Not so. Assume everyone's utility is (..., 1/8, 1/4, 1/2, 1, 2, 4, 8, ...), then it's clear that multiplying by 2 (or dividing by 2) has no impact on the overall situation.
Since addition and multiplication are out, what about increasing the number of happy people? It is even easier to see that this can have no impact: simply assume that everyone's utility is some constant c>0. Then if we get everyone to construct a copy of themselves with same utility, we end up with twice as many people with utility c - but since we started with infinitely many people and ended up with infinitely many people, we've accomplished nothing.
Bounding the individual
To avoid being completely ineffective, we need to make some stronger assumptions. For instance, we could bound the personal utilities.

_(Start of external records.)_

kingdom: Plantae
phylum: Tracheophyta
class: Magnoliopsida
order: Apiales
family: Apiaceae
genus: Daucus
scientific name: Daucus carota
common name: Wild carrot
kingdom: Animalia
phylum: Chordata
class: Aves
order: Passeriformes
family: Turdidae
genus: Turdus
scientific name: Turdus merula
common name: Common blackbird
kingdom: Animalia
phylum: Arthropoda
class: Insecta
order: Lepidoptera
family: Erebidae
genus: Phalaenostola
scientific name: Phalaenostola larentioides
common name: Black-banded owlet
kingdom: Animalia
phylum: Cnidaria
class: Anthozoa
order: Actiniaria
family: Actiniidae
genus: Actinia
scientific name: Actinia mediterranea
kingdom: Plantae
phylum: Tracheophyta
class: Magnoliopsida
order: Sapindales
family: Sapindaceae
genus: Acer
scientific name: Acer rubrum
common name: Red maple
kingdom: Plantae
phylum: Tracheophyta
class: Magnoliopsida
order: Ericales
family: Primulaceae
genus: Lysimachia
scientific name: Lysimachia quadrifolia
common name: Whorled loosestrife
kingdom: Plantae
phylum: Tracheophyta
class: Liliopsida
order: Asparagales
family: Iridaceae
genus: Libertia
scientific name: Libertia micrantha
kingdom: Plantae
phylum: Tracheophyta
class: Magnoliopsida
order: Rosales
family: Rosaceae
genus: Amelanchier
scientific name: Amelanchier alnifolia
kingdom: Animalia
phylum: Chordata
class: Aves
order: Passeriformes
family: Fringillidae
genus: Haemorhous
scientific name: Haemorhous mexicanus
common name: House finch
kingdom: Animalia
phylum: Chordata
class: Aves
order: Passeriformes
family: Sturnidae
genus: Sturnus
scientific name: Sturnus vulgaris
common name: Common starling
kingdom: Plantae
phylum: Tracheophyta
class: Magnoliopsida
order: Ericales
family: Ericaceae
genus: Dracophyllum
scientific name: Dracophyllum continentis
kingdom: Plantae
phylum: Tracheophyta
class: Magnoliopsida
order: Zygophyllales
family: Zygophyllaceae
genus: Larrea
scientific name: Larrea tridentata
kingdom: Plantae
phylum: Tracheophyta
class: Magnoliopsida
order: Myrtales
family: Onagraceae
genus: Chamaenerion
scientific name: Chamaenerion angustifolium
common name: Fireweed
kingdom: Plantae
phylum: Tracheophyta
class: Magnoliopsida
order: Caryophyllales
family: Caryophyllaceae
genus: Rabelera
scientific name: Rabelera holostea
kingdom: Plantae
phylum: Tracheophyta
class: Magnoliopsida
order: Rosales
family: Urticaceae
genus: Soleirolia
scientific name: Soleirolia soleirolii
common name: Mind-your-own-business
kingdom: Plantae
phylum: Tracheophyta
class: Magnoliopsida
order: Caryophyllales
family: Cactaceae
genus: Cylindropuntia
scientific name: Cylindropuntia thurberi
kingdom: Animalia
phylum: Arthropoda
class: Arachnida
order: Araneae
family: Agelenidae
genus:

If the utilities are bounded above (or, indeed, below), then adding +1 will have definite impact: we can't undo that effect by relabeling people. This is because the set of utilities now has a supremum (a generalisation of maximum) or an infimum (a generalisation of minimum). And when we add +1, we increase the supremum or infimum by +1, so the two collections of utilities are no longer comparable.
Bounding people's utilities on one side is not enough to ensure multiplication has an impact, as we saw above with the example, which had everyone's utility above 0. But if people's utilities are bounded above and below, then we can ensure that multiplying will change the overall situation (unless everyone's utility is at zero). The argument for supremum and infimum will work just as above, as long as one of them is non-zero.
Ok, so adding +1 utility to everyone is now a definite improvement (or at the least a definite change, and it certainly feels like an improvement). What about adding different amounts to different people? Is this an improvement?
Not so. Assume people utilities are (..., 1/8, 1/4, 1/2, 1, 3/2, 7/4, 15/8, ...). This is bounded below (by 0) and bounded above (by 2). Yet if you move everyone's utility up to the amount of the person just above them, you will have increased everyone's utility and changed... absolutely nothing.
To make sure that your improvement is genuine, you need to ensure that you increase everyone's utility by at least ε, for any given ε>0. But you need not increase everyone's utility - for instance, you can skip a finite number of people and still get a clear improvement.
What about skipping an infinite number of people? This won't work in general. Assume you have infinitely many people at utility 1, and infinitely many at utility 2. Then if you move infinitely many people from 1 to 2 (while still leaving infinitely many at 1), you will have accomplished nothing.
This leads to a rather curious form of egalitarianism: the only way of ensuring that you've got an improvement overall is to ensure that (almost) everyone shares in the improvement - to at least a small extent.
Duplicating happy people is still ineffective in the bounded cases.
Bounding the collective
What if not only the individual utilities are bounded, but the sum of utilities is also bounded - just as 1+1/2+1/4+1/8+... sum to 2? This is a very unlikely situation (most people's utilities would be arbitrarily close to zero). But, if it were to occur, everything becomes easy. Any time you increase anyone's utility by any amount, the overall situation is not longer equivalent with the initial one. Same goes for increasing everyone's utility by any amount, whether or not this is above an ε>0. We can slightly generalise this situation by changing the zero point of everyone's utility: if the sum of everyone's utility is bounded, for any choice of the zero point, then any increase of utility changes the situation. Relabeling cannot undo these improvements.
Similarly, making finitely many extra copies of happy people is now finally an inarguable change. Unlike above, however, this no longer holds true if we move the zero point.
More versus happier people
It is interesting that improving overall happiness is successful in more situations that duplicating happy people. Infinity, it seems, often wants happier people, nor more of them.